YOUR TASK.
Wherever the line with "20: (730, 382, 1.53)" sits in the listing below, transcribe from it up to and including the line with "39: (769, 335, 1.58)", exactly, and leave the remaining lines out.

* * * * * * *

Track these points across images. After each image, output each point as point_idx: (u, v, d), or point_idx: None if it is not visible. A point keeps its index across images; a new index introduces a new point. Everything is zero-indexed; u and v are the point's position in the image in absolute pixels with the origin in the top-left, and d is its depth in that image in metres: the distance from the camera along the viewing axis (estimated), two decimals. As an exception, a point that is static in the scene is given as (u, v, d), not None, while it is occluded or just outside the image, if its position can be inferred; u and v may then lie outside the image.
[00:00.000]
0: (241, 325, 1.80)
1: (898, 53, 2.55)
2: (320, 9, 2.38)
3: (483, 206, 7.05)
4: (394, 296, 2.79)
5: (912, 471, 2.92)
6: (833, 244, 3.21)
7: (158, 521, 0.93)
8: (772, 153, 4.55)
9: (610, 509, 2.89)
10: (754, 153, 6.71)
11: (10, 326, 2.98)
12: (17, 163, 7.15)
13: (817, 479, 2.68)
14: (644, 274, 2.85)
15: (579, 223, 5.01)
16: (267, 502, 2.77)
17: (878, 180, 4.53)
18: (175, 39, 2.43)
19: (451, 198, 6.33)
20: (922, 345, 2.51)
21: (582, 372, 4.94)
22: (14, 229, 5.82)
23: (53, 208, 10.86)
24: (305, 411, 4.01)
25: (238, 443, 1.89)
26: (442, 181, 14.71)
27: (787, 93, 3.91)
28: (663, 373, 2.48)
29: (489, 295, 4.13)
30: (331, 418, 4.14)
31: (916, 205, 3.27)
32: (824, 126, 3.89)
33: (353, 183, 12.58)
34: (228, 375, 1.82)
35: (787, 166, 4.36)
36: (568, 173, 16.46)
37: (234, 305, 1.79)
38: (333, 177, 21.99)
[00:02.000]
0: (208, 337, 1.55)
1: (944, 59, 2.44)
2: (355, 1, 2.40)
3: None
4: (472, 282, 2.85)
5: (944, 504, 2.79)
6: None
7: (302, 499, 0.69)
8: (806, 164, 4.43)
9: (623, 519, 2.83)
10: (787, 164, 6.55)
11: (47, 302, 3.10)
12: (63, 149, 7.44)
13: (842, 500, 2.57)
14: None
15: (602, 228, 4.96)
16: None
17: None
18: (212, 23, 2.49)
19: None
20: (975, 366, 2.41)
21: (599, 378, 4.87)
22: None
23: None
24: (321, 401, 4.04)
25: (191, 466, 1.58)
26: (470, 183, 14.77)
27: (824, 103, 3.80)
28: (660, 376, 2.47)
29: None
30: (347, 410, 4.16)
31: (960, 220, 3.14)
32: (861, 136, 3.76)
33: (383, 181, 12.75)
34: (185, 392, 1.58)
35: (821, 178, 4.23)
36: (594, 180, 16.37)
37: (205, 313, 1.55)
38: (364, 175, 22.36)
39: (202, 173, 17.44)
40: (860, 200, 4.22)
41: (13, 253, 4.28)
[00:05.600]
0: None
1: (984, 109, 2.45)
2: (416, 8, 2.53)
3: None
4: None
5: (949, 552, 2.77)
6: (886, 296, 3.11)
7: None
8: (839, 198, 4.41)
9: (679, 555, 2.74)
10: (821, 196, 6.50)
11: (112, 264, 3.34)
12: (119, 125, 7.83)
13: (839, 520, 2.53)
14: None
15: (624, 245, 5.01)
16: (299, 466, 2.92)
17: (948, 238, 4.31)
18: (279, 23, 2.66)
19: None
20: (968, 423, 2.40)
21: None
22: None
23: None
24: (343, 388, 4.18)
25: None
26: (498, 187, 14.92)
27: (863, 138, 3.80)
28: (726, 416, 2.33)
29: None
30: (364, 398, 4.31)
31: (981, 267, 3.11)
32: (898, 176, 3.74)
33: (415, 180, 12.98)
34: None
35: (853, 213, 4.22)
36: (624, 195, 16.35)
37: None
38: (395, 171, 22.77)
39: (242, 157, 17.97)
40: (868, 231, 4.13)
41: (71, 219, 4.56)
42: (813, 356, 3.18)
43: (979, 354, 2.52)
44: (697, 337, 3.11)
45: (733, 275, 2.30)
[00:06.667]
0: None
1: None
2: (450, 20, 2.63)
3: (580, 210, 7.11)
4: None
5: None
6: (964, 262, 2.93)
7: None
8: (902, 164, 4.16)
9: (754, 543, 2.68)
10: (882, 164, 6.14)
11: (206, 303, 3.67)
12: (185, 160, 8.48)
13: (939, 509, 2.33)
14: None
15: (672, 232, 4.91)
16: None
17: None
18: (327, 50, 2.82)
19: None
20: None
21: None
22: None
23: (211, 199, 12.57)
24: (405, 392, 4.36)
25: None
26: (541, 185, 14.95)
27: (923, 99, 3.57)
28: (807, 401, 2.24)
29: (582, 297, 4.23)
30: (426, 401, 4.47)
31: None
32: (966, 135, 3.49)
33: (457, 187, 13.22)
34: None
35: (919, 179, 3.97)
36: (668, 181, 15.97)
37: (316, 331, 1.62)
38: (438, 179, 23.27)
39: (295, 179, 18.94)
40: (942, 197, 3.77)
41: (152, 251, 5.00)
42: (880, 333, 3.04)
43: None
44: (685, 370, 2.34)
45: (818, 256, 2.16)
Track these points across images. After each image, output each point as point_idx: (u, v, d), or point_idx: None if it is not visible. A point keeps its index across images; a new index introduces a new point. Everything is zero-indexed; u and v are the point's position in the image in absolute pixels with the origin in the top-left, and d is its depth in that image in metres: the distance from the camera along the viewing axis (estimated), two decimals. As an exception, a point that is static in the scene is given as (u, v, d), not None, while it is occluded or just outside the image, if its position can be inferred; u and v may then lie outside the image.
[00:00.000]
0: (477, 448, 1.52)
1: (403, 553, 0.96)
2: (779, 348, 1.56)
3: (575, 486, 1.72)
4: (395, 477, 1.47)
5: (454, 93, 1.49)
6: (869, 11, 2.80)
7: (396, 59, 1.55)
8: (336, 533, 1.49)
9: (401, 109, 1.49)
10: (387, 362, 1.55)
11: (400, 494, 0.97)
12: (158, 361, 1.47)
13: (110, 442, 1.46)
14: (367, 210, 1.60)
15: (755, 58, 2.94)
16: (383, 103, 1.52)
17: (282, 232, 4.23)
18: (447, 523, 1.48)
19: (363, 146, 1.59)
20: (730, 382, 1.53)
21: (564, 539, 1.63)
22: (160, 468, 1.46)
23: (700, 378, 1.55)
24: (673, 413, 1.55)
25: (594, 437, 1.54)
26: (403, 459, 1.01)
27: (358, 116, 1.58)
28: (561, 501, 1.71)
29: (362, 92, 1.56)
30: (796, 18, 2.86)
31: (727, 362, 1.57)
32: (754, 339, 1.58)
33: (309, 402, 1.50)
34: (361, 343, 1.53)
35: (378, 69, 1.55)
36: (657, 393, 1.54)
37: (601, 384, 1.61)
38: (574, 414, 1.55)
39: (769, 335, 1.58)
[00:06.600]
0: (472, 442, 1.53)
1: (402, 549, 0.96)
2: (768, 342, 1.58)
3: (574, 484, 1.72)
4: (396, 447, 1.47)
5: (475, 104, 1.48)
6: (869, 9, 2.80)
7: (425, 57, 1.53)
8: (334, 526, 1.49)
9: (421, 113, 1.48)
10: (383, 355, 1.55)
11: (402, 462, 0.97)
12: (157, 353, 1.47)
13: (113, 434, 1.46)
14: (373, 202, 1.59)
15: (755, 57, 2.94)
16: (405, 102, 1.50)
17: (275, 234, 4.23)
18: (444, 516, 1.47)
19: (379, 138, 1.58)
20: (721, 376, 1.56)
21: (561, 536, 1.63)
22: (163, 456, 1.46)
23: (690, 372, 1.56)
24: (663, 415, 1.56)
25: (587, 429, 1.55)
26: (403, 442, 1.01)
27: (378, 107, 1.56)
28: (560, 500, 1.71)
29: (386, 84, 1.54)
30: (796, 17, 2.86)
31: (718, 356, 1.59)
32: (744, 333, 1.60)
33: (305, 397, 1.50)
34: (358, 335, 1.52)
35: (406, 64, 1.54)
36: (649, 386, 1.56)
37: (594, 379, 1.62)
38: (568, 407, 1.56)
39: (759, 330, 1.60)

* * * * * * *

RESULT OF THE TASK.
20: (730, 382, 1.53)
21: (564, 539, 1.63)
22: (160, 468, 1.46)
23: (700, 378, 1.55)
24: (673, 413, 1.55)
25: (594, 437, 1.54)
26: (403, 459, 1.01)
27: (358, 116, 1.58)
28: (561, 501, 1.71)
29: (362, 92, 1.56)
30: (796, 18, 2.86)
31: (727, 362, 1.57)
32: (754, 339, 1.58)
33: (309, 402, 1.50)
34: (361, 343, 1.53)
35: (378, 69, 1.55)
36: (657, 393, 1.54)
37: (601, 384, 1.61)
38: (574, 414, 1.55)
39: (769, 335, 1.58)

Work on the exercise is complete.